Search the entries below for the word "primitives", then copy each line in which it is found.

[MATERIAL PROVIDED]

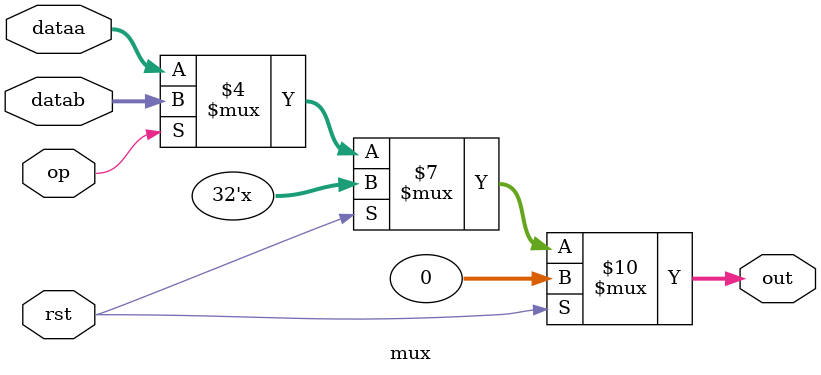
<source format=v>
`timescale 1ns / 1ps


module mux(
    input [31:0]dataa,
    input [31:0]datab,
    output reg[31:0] out,
    input op,
    input rst
    );
     always @(*)begin
        if (rst)
            out<=0;
        else begin 
            if(!op)
                out = dataa;
            else
                out = datab;      
        end
      end
endmodule

</source>
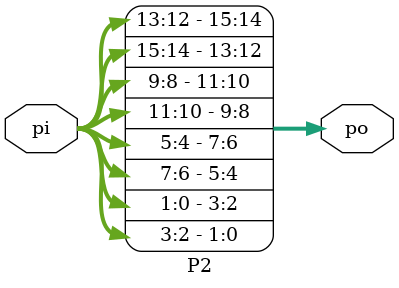
<source format=v>
module P2 (/*AUTOARG*/
   // Outputs
   po,
   // Inputs
   pi
   ) ;
   output [15:0] po;
   input  [15:0] pi;

   assign po[3:0] = {pi[1:0],pi[3:2]};
   assign po[7:4] = {pi[5:4],pi[7:6]};
   assign po[11:8] = {pi[9:8],pi[11:10]};
   assign po[15:12] = {pi[13:12],pi[15:14]};
   
endmodule // P2

</source>
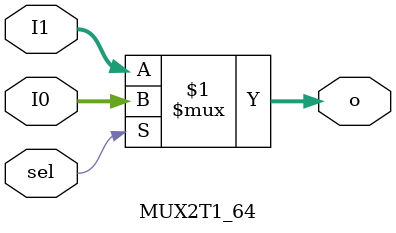
<source format=v>
`timescale 1ns / 1ps
module 	MUX2T1_64(input[63:0]I0,
						 input[63:0]I1,
						 input sel,
						 output[63:0]o
						 );
	assign o = sel? I0:I1;		//64Î»2Ñ¡Ò»,I0¡¢I1¶ÔÓ¦Ñ¡ÔñÍ¨µÀ0¡¢1

endmodule

</source>
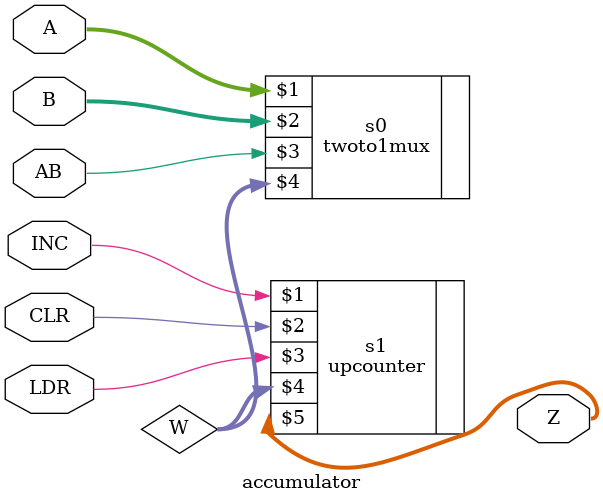
<source format=v>

module accumulator (
	input [3:0] A, B,
	input INC, LDR, CLR, AB,
	output [3:0] Z);
	wire [3:0] W;
	twoto1mux s0 (A, B, AB, W);
	upcounter s1 (INC, CLR, LDR, W, Z);
endmodule 
</source>
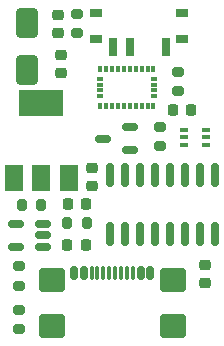
<source format=gbr>
%TF.GenerationSoftware,KiCad,Pcbnew,7.0.9-7.0.9~ubuntu22.04.1*%
%TF.CreationDate,2023-12-12T12:02:25+02:00*%
%TF.ProjectId,Haply_EE,4861706c-795f-4454-952e-6b696361645f,rev?*%
%TF.SameCoordinates,Original*%
%TF.FileFunction,Paste,Top*%
%TF.FilePolarity,Positive*%
%FSLAX46Y46*%
G04 Gerber Fmt 4.6, Leading zero omitted, Abs format (unit mm)*
G04 Created by KiCad (PCBNEW 7.0.9-7.0.9~ubuntu22.04.1) date 2023-12-12 12:02:25*
%MOMM*%
%LPD*%
G01*
G04 APERTURE LIST*
G04 Aperture macros list*
%AMRoundRect*
0 Rectangle with rounded corners*
0 $1 Rounding radius*
0 $2 $3 $4 $5 $6 $7 $8 $9 X,Y pos of 4 corners*
0 Add a 4 corners polygon primitive as box body*
4,1,4,$2,$3,$4,$5,$6,$7,$8,$9,$2,$3,0*
0 Add four circle primitives for the rounded corners*
1,1,$1+$1,$2,$3*
1,1,$1+$1,$4,$5*
1,1,$1+$1,$6,$7*
1,1,$1+$1,$8,$9*
0 Add four rect primitives between the rounded corners*
20,1,$1+$1,$2,$3,$4,$5,0*
20,1,$1+$1,$4,$5,$6,$7,0*
20,1,$1+$1,$6,$7,$8,$9,0*
20,1,$1+$1,$8,$9,$2,$3,0*%
G04 Aperture macros list end*
%ADD10RoundRect,0.200000X0.275000X-0.200000X0.275000X0.200000X-0.275000X0.200000X-0.275000X-0.200000X0*%
%ADD11RoundRect,0.200000X-0.200000X-0.275000X0.200000X-0.275000X0.200000X0.275000X-0.200000X0.275000X0*%
%ADD12RoundRect,0.225000X0.225000X0.250000X-0.225000X0.250000X-0.225000X-0.250000X0.225000X-0.250000X0*%
%ADD13RoundRect,0.150000X-0.150000X-0.425000X0.150000X-0.425000X0.150000X0.425000X-0.150000X0.425000X0*%
%ADD14RoundRect,0.075000X-0.075000X-0.500000X0.075000X-0.500000X0.075000X0.500000X-0.075000X0.500000X0*%
%ADD15RoundRect,0.250000X-0.840000X-0.750000X0.840000X-0.750000X0.840000X0.750000X-0.840000X0.750000X0*%
%ADD16RoundRect,0.218750X0.218750X0.256250X-0.218750X0.256250X-0.218750X-0.256250X0.218750X-0.256250X0*%
%ADD17RoundRect,0.225000X0.250000X-0.225000X0.250000X0.225000X-0.250000X0.225000X-0.250000X-0.225000X0*%
%ADD18RoundRect,0.200000X0.200000X0.275000X-0.200000X0.275000X-0.200000X-0.275000X0.200000X-0.275000X0*%
%ADD19RoundRect,0.200000X-0.275000X0.200000X-0.275000X-0.200000X0.275000X-0.200000X0.275000X0.200000X0*%
%ADD20R,1.500000X2.200000*%
%ADD21R,3.800000X2.200000*%
%ADD22RoundRect,0.225000X-0.225000X-0.250000X0.225000X-0.250000X0.225000X0.250000X-0.225000X0.250000X0*%
%ADD23R,0.650000X0.400000*%
%ADD24RoundRect,0.150000X0.512500X0.150000X-0.512500X0.150000X-0.512500X-0.150000X0.512500X-0.150000X0*%
%ADD25RoundRect,0.150000X0.150000X-0.825000X0.150000X0.825000X-0.150000X0.825000X-0.150000X-0.825000X0*%
%ADD26R,1.000000X0.800000*%
%ADD27R,0.700000X1.500000*%
%ADD28R,0.300000X0.500000*%
%ADD29R,0.500000X0.300000*%
%ADD30RoundRect,0.250000X0.650000X-1.000000X0.650000X1.000000X-0.650000X1.000000X-0.650000X-1.000000X0*%
G04 APERTURE END LIST*
D10*
%TO.C,R6*%
X123698000Y-122046000D03*
X123698000Y-120396000D03*
%TD*%
D11*
%TO.C,R4*%
X123952000Y-111506000D03*
X125602000Y-111506000D03*
%TD*%
D12*
%TO.C,C8*%
X138300000Y-103500000D03*
X136750000Y-103500000D03*
%TD*%
D13*
%TO.C,J2*%
X128402000Y-117281000D03*
X129202000Y-117281000D03*
D14*
X130352000Y-117281000D03*
X131352000Y-117281000D03*
X131852000Y-117281000D03*
X132852000Y-117281000D03*
D13*
X134002000Y-117281000D03*
X134802000Y-117281000D03*
X134802000Y-117281000D03*
X134002000Y-117281000D03*
D14*
X133352000Y-117281000D03*
X132352000Y-117281000D03*
X130852000Y-117281000D03*
X129852000Y-117281000D03*
D13*
X129202000Y-117281000D03*
X128402000Y-117281000D03*
D15*
X126492000Y-117856000D03*
X126492000Y-121786000D03*
X136712000Y-117856000D03*
X136712000Y-121786000D03*
%TD*%
D16*
%TO.C,D2*%
X129365000Y-114960000D03*
X127790000Y-114960000D03*
%TD*%
D17*
%TO.C,C5*%
X129900000Y-109950000D03*
X129900000Y-108400000D03*
%TD*%
D18*
%TO.C,R5*%
X129430000Y-113080000D03*
X127780000Y-113080000D03*
%TD*%
D10*
%TO.C,R7*%
X123698000Y-118364000D03*
X123698000Y-116714000D03*
%TD*%
%TO.C,R2*%
X128600000Y-97025000D03*
X128600000Y-95375000D03*
%TD*%
D19*
%TO.C,R1*%
X135636000Y-104902000D03*
X135636000Y-106552000D03*
%TD*%
%TO.C,R3*%
X137160000Y-100267000D03*
X137160000Y-101917000D03*
%TD*%
D20*
%TO.C,U2*%
X123300000Y-109250000D03*
X125600000Y-109250000D03*
X127900000Y-109250000D03*
D21*
X125600000Y-102950000D03*
%TD*%
D17*
%TO.C,C3*%
X127254000Y-100356000D03*
X127254000Y-98806000D03*
%TD*%
D22*
%TO.C,C2*%
X127870000Y-111490000D03*
X129420000Y-111490000D03*
%TD*%
D17*
%TO.C,C1*%
X139446000Y-118136000D03*
X139446000Y-116586000D03*
%TD*%
D23*
%TO.C,Q2*%
X137668000Y-105156000D03*
X137668000Y-105806000D03*
X137668000Y-106456000D03*
X139568000Y-106456000D03*
X139568000Y-105806000D03*
X139568000Y-105156000D03*
%TD*%
D24*
%TO.C,U3*%
X125730000Y-115062000D03*
X125730000Y-114112000D03*
X125730000Y-113162000D03*
X123455000Y-113162000D03*
X123455000Y-115062000D03*
%TD*%
D25*
%TO.C,U5*%
X131445000Y-113981000D03*
X132715000Y-113981000D03*
X133985000Y-113981000D03*
X135255000Y-113981000D03*
X136525000Y-113981000D03*
X137795000Y-113981000D03*
X139065000Y-113981000D03*
X140335000Y-113981000D03*
X140335000Y-109031000D03*
X139065000Y-109031000D03*
X137795000Y-109031000D03*
X136525000Y-109031000D03*
X135255000Y-109031000D03*
X133985000Y-109031000D03*
X132715000Y-109031000D03*
X131445000Y-109031000D03*
%TD*%
D26*
%TO.C,SW1*%
X137525000Y-97525000D03*
X137525000Y-95315000D03*
X130225000Y-97525000D03*
X130225000Y-95315000D03*
D27*
X136125000Y-98175000D03*
X133125000Y-98175000D03*
X131625000Y-98175000D03*
%TD*%
D28*
%TO.C,U1*%
X130592000Y-100037500D03*
D29*
X130579500Y-100850000D03*
X130579500Y-101350000D03*
X130579500Y-101850000D03*
X130579500Y-102350000D03*
D28*
X130592000Y-103162500D03*
X131092000Y-103162500D03*
X131592000Y-103162500D03*
X132092000Y-103162500D03*
X132592000Y-103162500D03*
X133092000Y-103162500D03*
X133592000Y-103162500D03*
X134092000Y-103162500D03*
X134592000Y-103162500D03*
X135092000Y-103162500D03*
D29*
X135104500Y-102350000D03*
X135104500Y-101850000D03*
X135104500Y-101350000D03*
X135104500Y-100850000D03*
D28*
X135092000Y-100037500D03*
X134592000Y-100037500D03*
X134092000Y-100037500D03*
X133592000Y-100037500D03*
X133092000Y-100037500D03*
X132592000Y-100037500D03*
X132092000Y-100037500D03*
X131592000Y-100037500D03*
X131092000Y-100037500D03*
%TD*%
D17*
%TO.C,C4*%
X127000000Y-96975000D03*
X127000000Y-95425000D03*
%TD*%
D30*
%TO.C,D1*%
X124380000Y-100097500D03*
X124380000Y-96097500D03*
%TD*%
D24*
%TO.C,Q1*%
X133085000Y-106868000D03*
X133085000Y-104968000D03*
X130810000Y-105918000D03*
%TD*%
M02*

</source>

[/MATERIAL PROVIDED]

● **RESPONSE BOX**:
0 Add four circle primitives for the rounded corners*
0 Add four rect primitives between the rounded corners*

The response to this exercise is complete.